Programa de educación nutricional y seguimiento post-intervención
El procedimiento es una alternativa provisional y para que los resultados sean duraderos y saludables, el acompañamiento nutricional es fundamental a lo largo de todo el proceso. Esta intervención incluye un programa de educación nutricional compuesto por 14 sesiones que pueden extenderse hasta un año, diseñado para guiar al paciente desde la recuperación inicial hasta la autogestión de su alimentación a largo plazo.
El programa se estructura en tres fases. La primera, de adaptación y transición, se centra en ofrecer pautas prácticas y recomendaciones específicas para la alimentación tras la intervención, ajustadas a cada etapa del proceso. Posteriormente, el enfoque se orienta a la educación nutricional, incorporando de forma progresiva opciones de menús y herramientas que permiten al paciente comprender y manejar su alimentación según sus necesidades. Finalmente, se trabaja en la consolidación de hábitos saludables, favoreciendo cambios sostenibles que permitan mantener los resultados y una relación equilibrada con la comida en el tiempo.
Este seguimiento también es clave para evitar el efecto yoyo, que no depende únicamente de la alimentación, sino del adecuado control de la masa muscular. Por ello, la monitorización mediante bioimpedancia resulta imprescindible, permitiendo ajustar de forma individualizada las pautas nutricionales y asegurar resultados sostenibles.
Los análogos de GLP-1 son medicamentos que imitan una hormona intestinal encargada de controlar el apetito, aumentar la sensación de saciedad y regular el metabolismo de la glucosa.
Este tratamiento está indicado para personas con obesidad (IMC ≥ 30) o sobrepeso (IMC ≥ 27) con enfermedades asociadas como diabetes, hipertensión o apnea del sueño. Su uso puede favorecer una pérdida de peso significativa, generalmente entre el 5 % y el 20 % del peso corporal, mejorar el control de glucosa y optimizar el perfil metabólico, así como reducir la grasa abdominal y disminuir el riesgo de enfermedades asociadas al sobrepeso. Además, existen evidencias que sugieren beneficios cardiovasculares derivados de su uso dentro de un enfoque integral de salud.

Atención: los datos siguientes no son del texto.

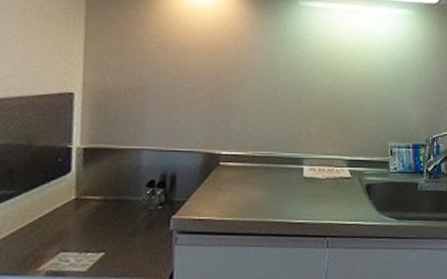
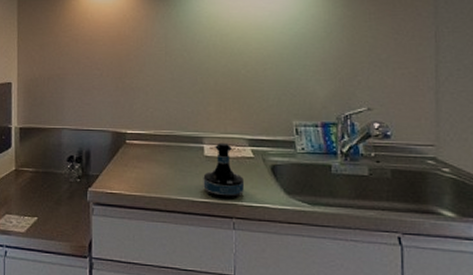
tequila bottle: none [300,163,340,219] -> present [203,142,244,199]

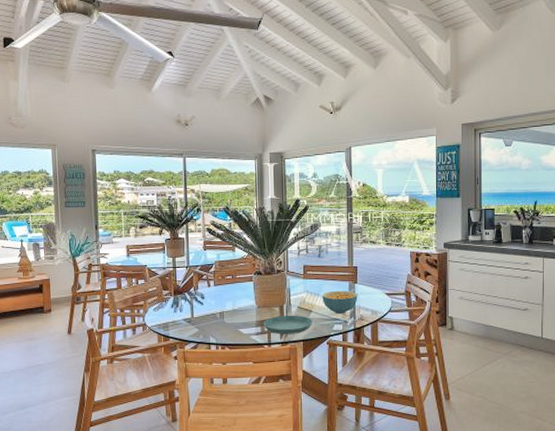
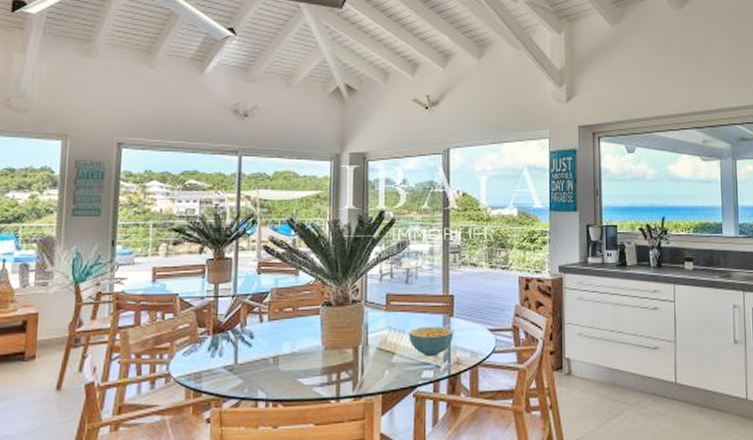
saucer: present [263,315,313,334] -> none [330,358,395,385]

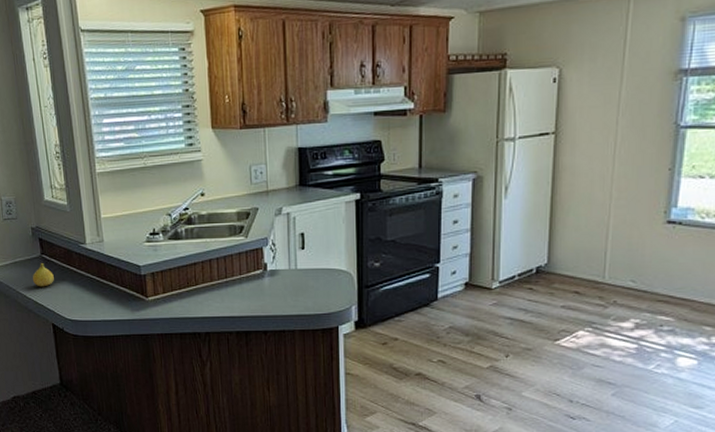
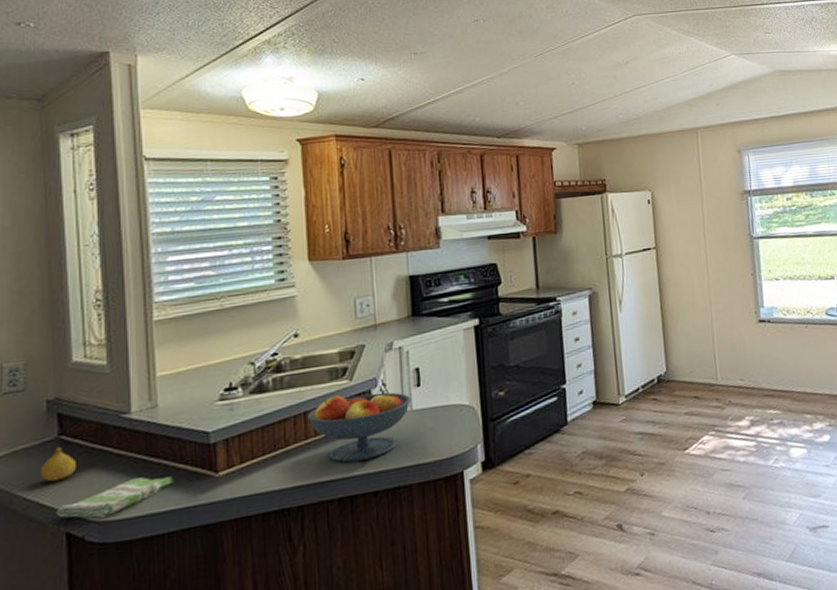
dish towel: none [45,293,119,317] -> present [56,476,175,518]
fruit bowl: none [212,249,297,305] -> present [307,391,412,463]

Programa de educación nutricional y seguimiento para pacientes en tratamiento farmacológico
En el contexto nutricional, este tratamiento es una herramienta útil para quienes buscan mejorar sus hábitos alimentarios y alcanzar un peso saludable. Esta alternativa incluye un programa de educación nutricional compuesto por 8 sesiones distribuidas a lo largo de 10 meses.
El programa de educación nutricional y seguimiento para pacientes en tratamiento farmacológico con GLP-1 o GLP-1 + GIP está diseñado para acompañar al paciente durante todo el proceso de pérdida de peso. La finalidad no es depender del medicamento, sino que facilite la consolidación de hábitos saludables a largo plazo.
El programa se estructura en dos fases complementarias. En una primera etapa, el objetivo es ofrecer pautas claras y adaptadas sobre la alimentación durante el uso del fármaco, ayudando al paciente a comprender sus efectos y a ajustar la ingesta a las nuevas sensaciones de hambre y saciedad. De forma progresiva, el enfoque evoluciona hacia la educación nutricional, proporcionando herramientas que permitan al paciente tomar decisiones informadas y gestionar su alimentación de manera independiente.
El objetivo final del programa es que el paciente adquiera autonomía para planificar y manejar su alimentación, aprovechando al máximo el tratamiento farmacológico y consolidando hábitos saludables y sostenibles que se mantengan a largo plazo, incluso más allá del uso del medicamento.